* [Task material]:
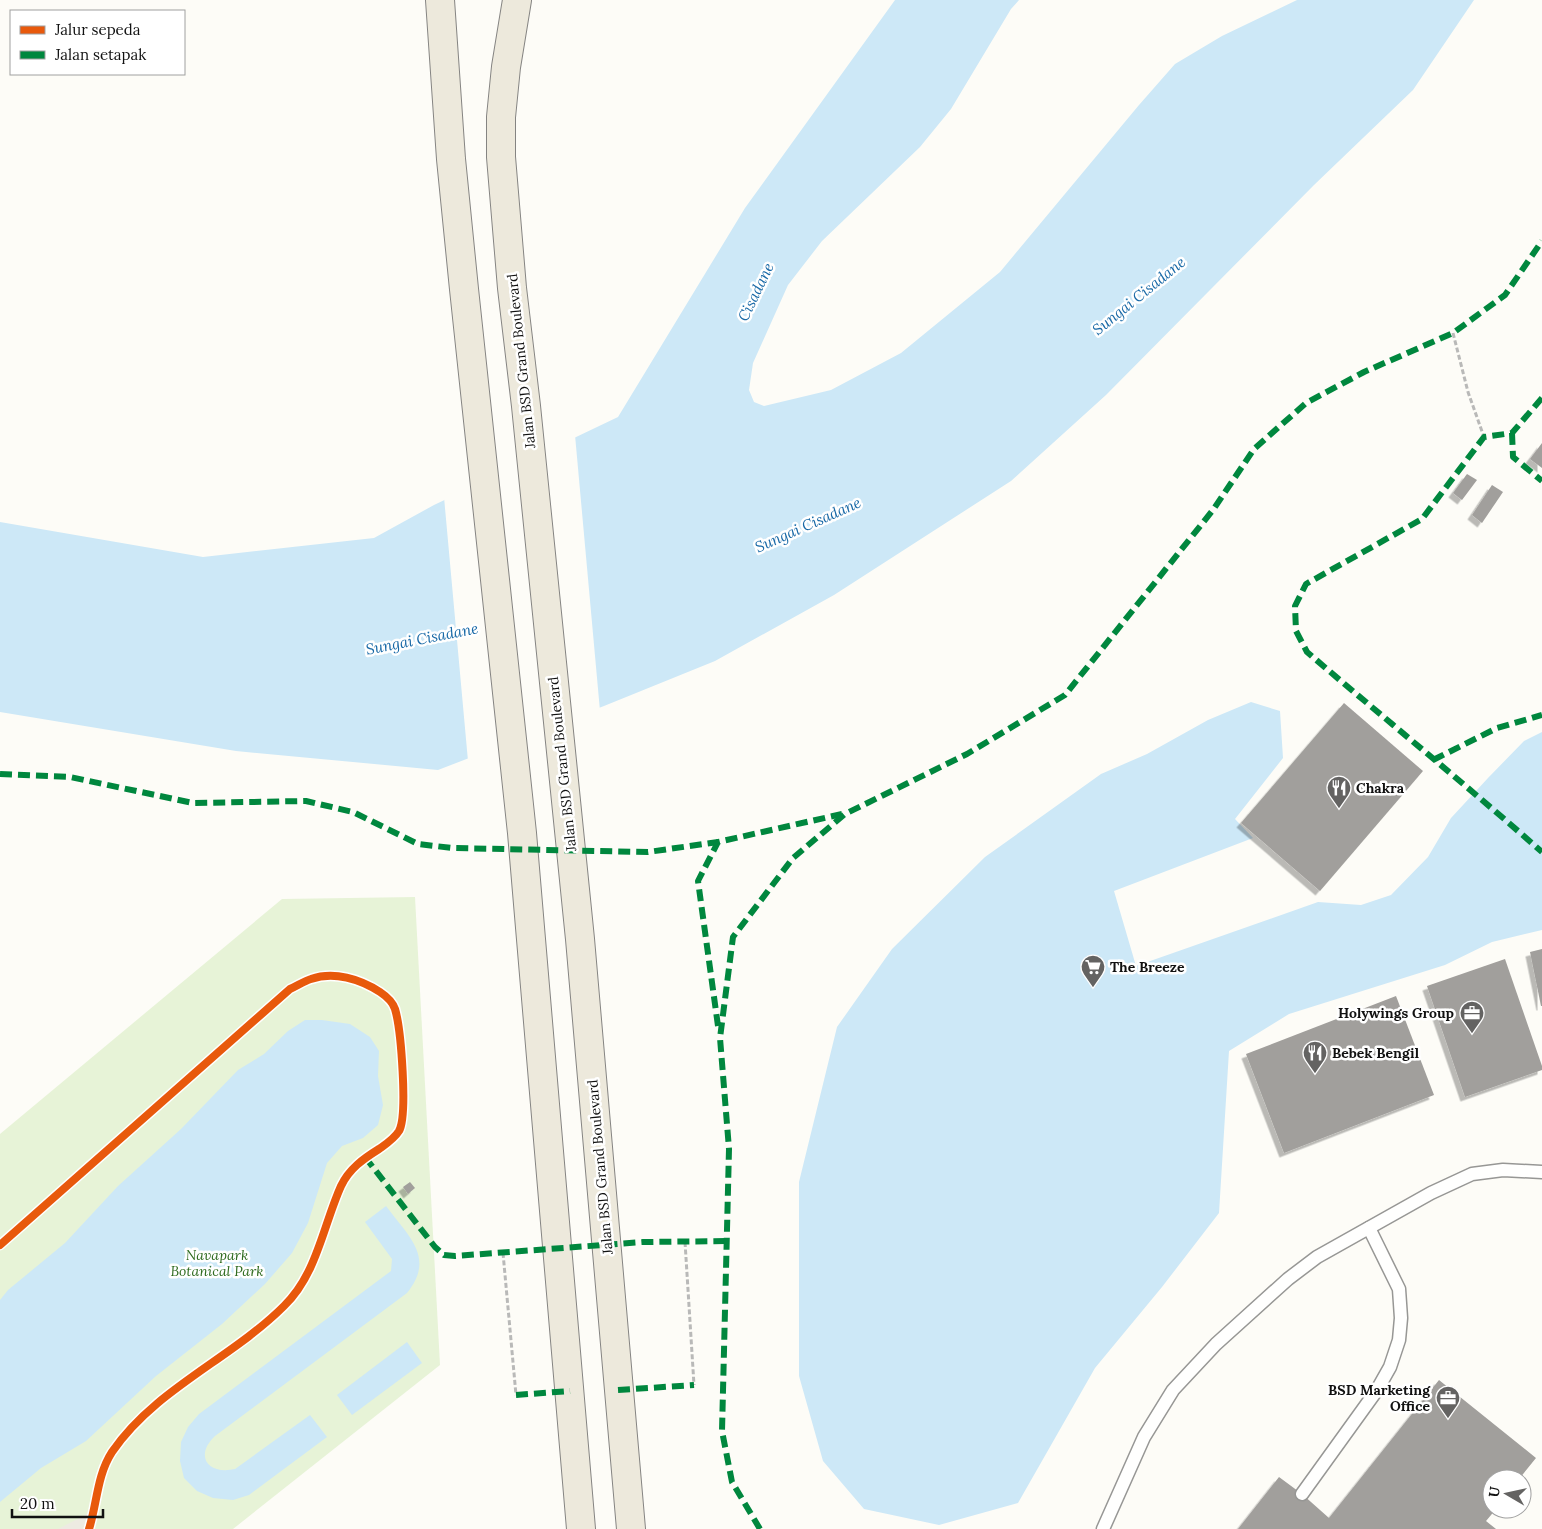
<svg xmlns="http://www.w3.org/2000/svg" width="1542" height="1529" font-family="Lora,serif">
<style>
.park{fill:#e7f3d7}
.plaza{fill:#edebe2}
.water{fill:#cde8f7}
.pier{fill:#fdfcf7}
.building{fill:#a19f9c;filter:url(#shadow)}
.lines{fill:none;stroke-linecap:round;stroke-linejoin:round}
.service-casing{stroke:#979795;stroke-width:15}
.primary-casing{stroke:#858482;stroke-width:30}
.path{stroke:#b9b9b8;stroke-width:3;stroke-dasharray:5 2.5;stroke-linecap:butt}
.service{stroke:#fffffe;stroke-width:12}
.primary{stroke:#ede9dc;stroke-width:28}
.quiet{stroke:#00873e;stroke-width:6;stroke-dasharray:12 6;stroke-linecap:butt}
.cycleway-casing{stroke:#fff;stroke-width:11}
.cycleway{stroke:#e8590c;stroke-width:8}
.labels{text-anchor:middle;stroke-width:5;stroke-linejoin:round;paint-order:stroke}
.street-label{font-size:14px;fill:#111;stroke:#fff}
.poi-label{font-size:14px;font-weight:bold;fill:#111;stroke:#fff;text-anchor:start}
.park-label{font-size:14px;font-style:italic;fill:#2f6b1f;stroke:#fff}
.water-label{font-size:15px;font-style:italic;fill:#1768a6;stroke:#fff}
</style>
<defs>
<filter id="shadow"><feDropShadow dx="-4.5" dy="4.5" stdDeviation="0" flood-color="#0004"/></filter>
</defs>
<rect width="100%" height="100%" fill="#fdfcf7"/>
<path class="park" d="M415,897L440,1365L233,1529H0V1134L282,899Z"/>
<path class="plaza" d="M95,1510L89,1529H58Z"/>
<g class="water">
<path d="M895,0H1019L1011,9L951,109L920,147L822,241L788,285L753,363L749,390L754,402L764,406L831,390L901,353L1000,272L1139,105L1175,64L1222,36L1297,0H1474L1413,90L1314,185L1106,395L1011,481L834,595L715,661L604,706L438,770L236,751L0,712V522L203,557L374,538L434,505L618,417L745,208Z"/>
<path d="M1251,702L1280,711L1283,758L1235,819L1253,838L1114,891L1136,966L1318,902L1361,905L1391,895L1428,857L1451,818L1488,778L1524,741L1542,732V930L1492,942L1445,965L1289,1014L1229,1051L1219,1213L1162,1287L1095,1368L1018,1503L939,1525L864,1509L823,1461L799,1376V1182L837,1027L892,949L985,857L1101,774L1147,754L1208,720Z"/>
<path d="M305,1020H322L350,1024L370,1037L379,1051L378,1076L383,1105L378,1125L363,1138L342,1146L327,1163L308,1223L292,1253L265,1284L222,1324L156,1376L86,1441L41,1468L0,1502V1300L8,1290L65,1243L118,1186L181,1129L238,1070L264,1054L288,1031Z"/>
<path d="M386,1206C408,1236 436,1257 407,1293L215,1436C194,1456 208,1475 235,1469L310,1415L327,1437L249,1495L233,1500L213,1498L197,1491L184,1478L180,1461L181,1442L188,1427L199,1414L391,1271L392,1259L365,1222Z"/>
<path d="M407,1342L422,1363L352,1415L337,1395Z"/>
</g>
<path class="pier" d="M575,435L600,711L468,761L444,497Z"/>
<g class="building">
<path d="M1542,443V468L1530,459Z"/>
<path d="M1467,474L1477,480L1462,500L1453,493Z"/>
<path d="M1492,485L1503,492L1482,523L1472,515Z"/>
<path d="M1344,703L1423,771L1320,891L1241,823Z"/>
<path d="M1542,949V1006H1541L1530,952Z"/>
<path d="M1505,959L1542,1066V1070L1465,1097L1427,986Z"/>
<path d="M1396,996L1434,1095L1284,1153L1246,1054Z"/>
<path d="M410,1182L415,1188L408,1194L403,1187Z"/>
<path d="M1439,1380L1536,1458L1519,1479H1492V1509H1496L1486,1521L1496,1529H1238L1279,1477L1302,1494L1329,1518Z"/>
</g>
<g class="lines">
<defs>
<g id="service">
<path d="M1302,1494L1377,1390L1390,1367L1399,1340L1401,1318L1399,1289L1369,1228"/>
<path d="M1103,1529L1144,1437L1173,1390L1216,1344L1288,1279L1317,1257L1431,1193L1472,1174L1503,1170L1542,1172"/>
</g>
<g id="primary">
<path d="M440,0L451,159L464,289L522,833L581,1529"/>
<path d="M517,0L506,67L501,117V157L512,288L526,406L580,939L631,1529"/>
</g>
</defs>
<use href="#service" class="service-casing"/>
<use href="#primary" class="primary-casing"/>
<g class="path">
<path d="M1453,333L1468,392L1484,437"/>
<path d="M685,1242L694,1385"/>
<path d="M503,1253L516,1395"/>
</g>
<use href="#service" class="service"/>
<use href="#primary" class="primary"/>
<g class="quiet">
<path d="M1542,398L1512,433L1484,437L1422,519L1306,584L1295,606L1296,631L1307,652C1385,719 1465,784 1542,852"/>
<path d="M1512,433L1513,457L1542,481"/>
<path d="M1433,760L1497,728L1542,715"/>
<path d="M0,774L70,777L193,803L306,801L353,812L418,844L452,848L648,852L718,842"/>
<path d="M718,1026L698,881L718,842L842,814"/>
<path d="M365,1157L435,1247L444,1255L455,1256L643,1242L727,1241"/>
<path d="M618,1390L694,1385"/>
<path d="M516,1395L570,1391"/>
<path d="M760,1529L732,1482L722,1431L729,1149L720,1038L733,937L793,858L845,814L967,754L1065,695L1213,510L1254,449L1306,403L1364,372L1453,333L1505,295L1542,241"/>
</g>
<defs>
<path id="cycleway" d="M0,1245L290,989C297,986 304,981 311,979C334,971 360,979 380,992C386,996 393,1003 395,1009C401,1029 408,1115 399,1131C394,1139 386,1144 379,1149C363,1159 349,1169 341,1186C323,1226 317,1274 284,1306C231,1359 155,1389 112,1452C97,1475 97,1504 89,1529"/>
</defs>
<use href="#cycleway" class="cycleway-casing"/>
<use href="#cycleway" class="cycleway"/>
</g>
<defs>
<symbol id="restaurant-pin" viewBox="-11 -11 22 30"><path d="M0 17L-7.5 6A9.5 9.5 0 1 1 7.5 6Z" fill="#646362" stroke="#fff"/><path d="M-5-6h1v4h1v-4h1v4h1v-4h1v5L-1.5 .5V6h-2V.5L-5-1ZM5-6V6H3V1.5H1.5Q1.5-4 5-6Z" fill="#fff"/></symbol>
<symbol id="supermarket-pin" viewBox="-11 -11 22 30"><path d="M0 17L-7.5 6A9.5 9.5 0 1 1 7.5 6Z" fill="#646362" stroke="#fff"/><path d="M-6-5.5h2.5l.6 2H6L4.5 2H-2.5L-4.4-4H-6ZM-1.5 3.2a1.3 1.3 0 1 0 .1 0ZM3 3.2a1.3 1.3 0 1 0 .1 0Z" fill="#fff"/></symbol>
<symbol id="office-pin" viewBox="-11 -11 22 30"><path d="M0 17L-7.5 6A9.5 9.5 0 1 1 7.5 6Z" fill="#646362" stroke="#fff"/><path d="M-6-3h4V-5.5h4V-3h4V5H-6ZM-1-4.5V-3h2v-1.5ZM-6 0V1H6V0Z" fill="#fff"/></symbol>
</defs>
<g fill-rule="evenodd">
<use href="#restaurant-pin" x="1325" y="774" width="28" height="38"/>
<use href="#supermarket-pin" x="1079" y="953" width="28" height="38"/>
<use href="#office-pin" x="1458" y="999" width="28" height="38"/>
<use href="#restaurant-pin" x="1301" y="1039" width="28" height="38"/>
<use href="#office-pin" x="1434" y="1384" width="28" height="38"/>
</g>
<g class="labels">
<g class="street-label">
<text transform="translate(521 361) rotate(-96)" y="5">Jalan BSD Grand Boulevard</text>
<text transform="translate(562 764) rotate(-96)" y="5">Jalan BSD Grand Boulevard</text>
<text transform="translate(600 1167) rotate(-95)" y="5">Jalan BSD Grand Boulevard</text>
</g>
<g class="poi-label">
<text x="1356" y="793">Chakra</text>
<text x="1110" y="972">The Breeze</text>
<text x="1454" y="1018" text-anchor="end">Holywings Group</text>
<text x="1332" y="1058">Bebek Bengil</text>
<text x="1430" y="1395" text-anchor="end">BSD Marketing<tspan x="1430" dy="16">Office</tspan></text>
</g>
<g class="park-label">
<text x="217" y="1260">Navapark<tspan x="217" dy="16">Botanical Park</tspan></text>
</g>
<g class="water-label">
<text transform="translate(756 292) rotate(-64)" y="5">Cisadane</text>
<text transform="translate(1139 296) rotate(-39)" y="5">Sungai Cisadane</text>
<text transform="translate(808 525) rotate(-24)" y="5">Sungai Cisadane</text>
<text transform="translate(422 639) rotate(-11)" y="5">Sungai Cisadane</text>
</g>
</g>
<rect x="10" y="10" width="175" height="65" fill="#ffffff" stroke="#a0a0a0"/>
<rect x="20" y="26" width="25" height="8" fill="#e8590c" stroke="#a0a0a0"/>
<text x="55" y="35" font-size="15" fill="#111111">Jalur sepeda</text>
<rect x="20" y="51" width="25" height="8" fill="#00873e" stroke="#a0a0a0"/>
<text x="55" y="60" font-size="15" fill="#111111">Jalan setapak</text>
<g transform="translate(1507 1494) rotate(279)"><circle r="24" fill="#ffffff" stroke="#a0a0a0"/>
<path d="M0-4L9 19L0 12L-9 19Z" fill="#646362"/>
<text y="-8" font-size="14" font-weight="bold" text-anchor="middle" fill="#111111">U</text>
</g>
<path d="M12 1509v8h91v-8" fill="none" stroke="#111111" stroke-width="2.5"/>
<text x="20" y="1509" font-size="15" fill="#111111" stroke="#ffffff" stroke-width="4" paint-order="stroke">20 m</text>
</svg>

* [Exercise description]: Scan the data above for the word "lines" and report every line where it is found.

* [Response area]:
.lines{fill:none;stroke-linecap:round;stroke-linejoin:round}
<g class="lines">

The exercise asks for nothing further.